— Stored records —
^^^^^^^^
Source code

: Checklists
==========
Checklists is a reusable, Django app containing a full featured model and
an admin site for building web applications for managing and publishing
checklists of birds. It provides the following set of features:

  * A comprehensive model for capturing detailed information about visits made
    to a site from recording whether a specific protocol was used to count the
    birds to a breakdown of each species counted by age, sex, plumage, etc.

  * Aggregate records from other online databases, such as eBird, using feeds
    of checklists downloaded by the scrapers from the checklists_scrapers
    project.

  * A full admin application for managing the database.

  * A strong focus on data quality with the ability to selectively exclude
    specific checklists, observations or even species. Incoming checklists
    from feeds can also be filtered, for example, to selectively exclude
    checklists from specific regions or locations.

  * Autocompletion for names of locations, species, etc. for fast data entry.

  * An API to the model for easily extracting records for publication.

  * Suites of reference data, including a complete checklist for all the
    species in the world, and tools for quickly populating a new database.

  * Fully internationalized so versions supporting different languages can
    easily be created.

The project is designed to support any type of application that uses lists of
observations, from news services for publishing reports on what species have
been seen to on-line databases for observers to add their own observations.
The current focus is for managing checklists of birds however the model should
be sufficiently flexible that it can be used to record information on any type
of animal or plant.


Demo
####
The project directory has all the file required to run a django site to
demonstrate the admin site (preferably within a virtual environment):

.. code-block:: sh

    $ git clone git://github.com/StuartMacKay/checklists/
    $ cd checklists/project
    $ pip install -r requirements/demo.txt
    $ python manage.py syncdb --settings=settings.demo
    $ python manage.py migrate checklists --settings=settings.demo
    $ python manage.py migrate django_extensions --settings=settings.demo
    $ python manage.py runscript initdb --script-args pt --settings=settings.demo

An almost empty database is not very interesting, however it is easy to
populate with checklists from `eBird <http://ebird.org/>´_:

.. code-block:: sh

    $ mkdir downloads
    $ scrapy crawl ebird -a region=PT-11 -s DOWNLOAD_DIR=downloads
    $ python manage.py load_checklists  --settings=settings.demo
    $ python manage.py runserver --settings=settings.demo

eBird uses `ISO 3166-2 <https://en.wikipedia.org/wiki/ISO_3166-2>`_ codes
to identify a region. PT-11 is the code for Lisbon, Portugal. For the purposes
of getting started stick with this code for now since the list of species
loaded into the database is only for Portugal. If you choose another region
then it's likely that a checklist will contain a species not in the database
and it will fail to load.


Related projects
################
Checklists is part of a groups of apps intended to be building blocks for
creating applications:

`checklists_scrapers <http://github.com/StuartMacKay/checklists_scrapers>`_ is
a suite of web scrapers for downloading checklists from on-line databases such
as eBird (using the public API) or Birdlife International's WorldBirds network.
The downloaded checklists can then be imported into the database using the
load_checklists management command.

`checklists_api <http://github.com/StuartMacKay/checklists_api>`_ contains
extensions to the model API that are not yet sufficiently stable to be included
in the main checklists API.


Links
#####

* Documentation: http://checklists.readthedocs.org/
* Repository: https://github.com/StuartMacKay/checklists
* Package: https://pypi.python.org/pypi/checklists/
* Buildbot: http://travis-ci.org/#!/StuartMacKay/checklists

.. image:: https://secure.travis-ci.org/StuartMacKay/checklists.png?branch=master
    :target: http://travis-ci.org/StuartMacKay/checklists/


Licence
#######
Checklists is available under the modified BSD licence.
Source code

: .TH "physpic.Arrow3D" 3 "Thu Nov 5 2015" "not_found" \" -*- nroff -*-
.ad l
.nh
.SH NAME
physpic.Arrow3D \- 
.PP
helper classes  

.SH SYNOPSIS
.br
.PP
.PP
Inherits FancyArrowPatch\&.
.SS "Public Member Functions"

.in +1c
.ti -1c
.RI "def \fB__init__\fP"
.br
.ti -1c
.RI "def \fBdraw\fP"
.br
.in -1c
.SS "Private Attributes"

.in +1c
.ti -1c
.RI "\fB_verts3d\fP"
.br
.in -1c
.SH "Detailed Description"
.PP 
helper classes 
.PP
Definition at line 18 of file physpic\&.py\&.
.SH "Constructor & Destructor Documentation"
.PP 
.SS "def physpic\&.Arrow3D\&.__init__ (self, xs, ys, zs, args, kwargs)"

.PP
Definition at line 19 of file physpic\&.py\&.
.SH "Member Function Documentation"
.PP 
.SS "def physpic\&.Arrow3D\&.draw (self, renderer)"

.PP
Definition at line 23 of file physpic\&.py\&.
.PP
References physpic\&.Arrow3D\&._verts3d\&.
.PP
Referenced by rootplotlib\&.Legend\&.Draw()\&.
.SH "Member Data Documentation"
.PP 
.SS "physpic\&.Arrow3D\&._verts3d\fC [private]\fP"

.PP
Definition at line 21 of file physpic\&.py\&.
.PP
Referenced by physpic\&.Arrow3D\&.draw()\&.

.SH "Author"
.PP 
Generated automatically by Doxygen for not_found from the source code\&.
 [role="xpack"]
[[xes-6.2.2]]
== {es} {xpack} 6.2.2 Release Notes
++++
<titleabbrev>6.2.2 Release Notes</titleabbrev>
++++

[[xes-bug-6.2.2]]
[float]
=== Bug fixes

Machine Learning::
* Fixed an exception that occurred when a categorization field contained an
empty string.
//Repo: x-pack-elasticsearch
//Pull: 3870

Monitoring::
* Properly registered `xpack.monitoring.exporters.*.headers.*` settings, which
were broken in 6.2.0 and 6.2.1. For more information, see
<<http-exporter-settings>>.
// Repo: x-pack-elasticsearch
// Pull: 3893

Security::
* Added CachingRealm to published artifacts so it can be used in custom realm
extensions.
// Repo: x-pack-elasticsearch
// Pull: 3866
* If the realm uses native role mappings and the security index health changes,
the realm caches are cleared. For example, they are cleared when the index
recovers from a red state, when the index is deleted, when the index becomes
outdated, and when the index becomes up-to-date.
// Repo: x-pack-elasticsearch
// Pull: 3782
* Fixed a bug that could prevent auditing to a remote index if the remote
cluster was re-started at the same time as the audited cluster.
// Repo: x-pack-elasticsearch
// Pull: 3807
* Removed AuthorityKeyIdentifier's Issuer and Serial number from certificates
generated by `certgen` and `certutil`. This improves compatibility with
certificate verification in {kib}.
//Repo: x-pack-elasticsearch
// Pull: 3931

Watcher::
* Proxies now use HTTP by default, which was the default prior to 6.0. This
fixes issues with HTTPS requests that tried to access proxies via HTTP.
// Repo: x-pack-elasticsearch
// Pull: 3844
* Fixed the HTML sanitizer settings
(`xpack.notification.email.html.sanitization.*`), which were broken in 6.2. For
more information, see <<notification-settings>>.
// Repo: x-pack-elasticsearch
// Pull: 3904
^^^^^^^^
— AIM OF THE TASK —
Print exactly the lines above, between the one holding "References physpic\&.Arrow3D\&._verts3d\&." and the one holding "[[xes-6.2.2]]", inclusive, and nothing besides.

— EXERCISE OUTPUT —
References physpic\&.Arrow3D\&._verts3d\&.
.PP
Referenced by rootplotlib\&.Legend\&.Draw()\&.
.SH "Member Data Documentation"
.PP 
.SS "physpic\&.Arrow3D\&._verts3d\fC [private]\fP"

.PP
Definition at line 21 of file physpic\&.py\&.
.PP
Referenced by physpic\&.Arrow3D\&.draw()\&.

.SH "Author"
.PP 
Generated automatically by Doxygen for not_found from the source code\&.
 [role="xpack"]
[[xes-6.2.2]]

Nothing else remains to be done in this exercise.